## Your assignment
Would you give the number of lines below in which the string "master" appears? Nothing else is needed.

## Material provided
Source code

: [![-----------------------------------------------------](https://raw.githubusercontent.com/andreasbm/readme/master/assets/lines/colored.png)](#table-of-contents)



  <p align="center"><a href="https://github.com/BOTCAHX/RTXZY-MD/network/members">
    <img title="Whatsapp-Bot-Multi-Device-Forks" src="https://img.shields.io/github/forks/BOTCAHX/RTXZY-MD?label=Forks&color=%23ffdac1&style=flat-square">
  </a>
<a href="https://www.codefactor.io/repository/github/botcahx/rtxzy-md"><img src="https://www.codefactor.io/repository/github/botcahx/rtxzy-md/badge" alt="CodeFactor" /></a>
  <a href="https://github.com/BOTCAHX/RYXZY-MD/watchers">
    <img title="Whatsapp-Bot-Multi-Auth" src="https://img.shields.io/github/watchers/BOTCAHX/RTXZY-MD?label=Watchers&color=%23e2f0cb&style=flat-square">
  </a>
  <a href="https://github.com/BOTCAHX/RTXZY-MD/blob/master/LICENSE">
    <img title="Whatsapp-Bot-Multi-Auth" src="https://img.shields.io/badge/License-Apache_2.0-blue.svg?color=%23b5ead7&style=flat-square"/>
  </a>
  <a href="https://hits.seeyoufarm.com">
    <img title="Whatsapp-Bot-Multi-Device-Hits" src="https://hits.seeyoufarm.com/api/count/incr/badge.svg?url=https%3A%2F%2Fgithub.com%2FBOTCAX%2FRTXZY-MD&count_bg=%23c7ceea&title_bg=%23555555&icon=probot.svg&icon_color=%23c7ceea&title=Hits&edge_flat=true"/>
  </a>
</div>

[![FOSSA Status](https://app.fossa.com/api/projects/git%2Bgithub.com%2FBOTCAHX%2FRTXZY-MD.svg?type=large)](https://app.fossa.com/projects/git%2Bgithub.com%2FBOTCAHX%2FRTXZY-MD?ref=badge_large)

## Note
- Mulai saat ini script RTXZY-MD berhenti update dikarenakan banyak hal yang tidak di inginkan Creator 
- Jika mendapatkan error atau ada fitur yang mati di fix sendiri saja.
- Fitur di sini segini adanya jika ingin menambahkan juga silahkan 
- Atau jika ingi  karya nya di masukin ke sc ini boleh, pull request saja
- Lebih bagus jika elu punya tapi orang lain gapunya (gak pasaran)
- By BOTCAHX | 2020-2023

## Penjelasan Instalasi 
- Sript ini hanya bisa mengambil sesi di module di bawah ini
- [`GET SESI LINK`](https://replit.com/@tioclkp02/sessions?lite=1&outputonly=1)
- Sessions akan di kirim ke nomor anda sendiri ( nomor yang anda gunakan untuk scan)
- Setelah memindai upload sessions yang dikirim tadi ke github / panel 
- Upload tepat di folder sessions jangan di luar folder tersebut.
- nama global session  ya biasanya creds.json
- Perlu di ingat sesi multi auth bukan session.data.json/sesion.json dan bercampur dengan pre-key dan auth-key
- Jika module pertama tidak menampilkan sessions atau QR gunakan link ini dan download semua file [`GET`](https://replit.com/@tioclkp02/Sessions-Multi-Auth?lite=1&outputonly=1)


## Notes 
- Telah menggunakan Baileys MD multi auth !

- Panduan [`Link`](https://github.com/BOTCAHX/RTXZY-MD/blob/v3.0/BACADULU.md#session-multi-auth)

## Expected answer
2